Consider the following code, which depends on conduit-1.1.7 and conduit-extra:
import Data.Conduit ( Sink, (=$), ($$), await )
import qualified Data.Conduit.Binary as CB
import System.IO (withBinaryFile, IOMode (ReadMode))
main :: IO ()
main = do
action "random.gz"
--action "random.gz"
action :: FilePath -> IO ()
action filePath = withBinaryFile filePath ReadMode $ \h -> do
_ <- CB.sourceHandle h
$$ CB.lines
=$ sink2 1
return ()
sink2 :: (Monad m) => Int -> Sink a m Int
sink2 state = do
maybeToken <- await
case maybeToken of
Nothing -> return state
Just _ -> sink2 $! state + 1
The code should open up the file "random.gz" (I simply gziped about 10MB of data from /dev/urandom), break it into chunks at each newline character, and then count the number of lines. When I run it as-is, it uses 53KB of memory, which seems reasonable.
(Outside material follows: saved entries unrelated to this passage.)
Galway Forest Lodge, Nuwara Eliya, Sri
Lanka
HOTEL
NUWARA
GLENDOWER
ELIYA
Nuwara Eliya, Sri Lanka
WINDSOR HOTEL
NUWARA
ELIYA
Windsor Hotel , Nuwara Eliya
However, if I uncomment the second call to action in main, maximum residency shoots up to 45MB (this seems to be linear in the size of the input file. I additionally tried copying random.gz into two files, random1.gz and random2.gz, and changed the two calls to action to use different file names. It still resulted in large memory usage.
I'm going to continue working to make this a smaller reproducing test case, but I wanted to start with what I had so far. I'll also attach the core generated by both the low-memory and high-memory versions.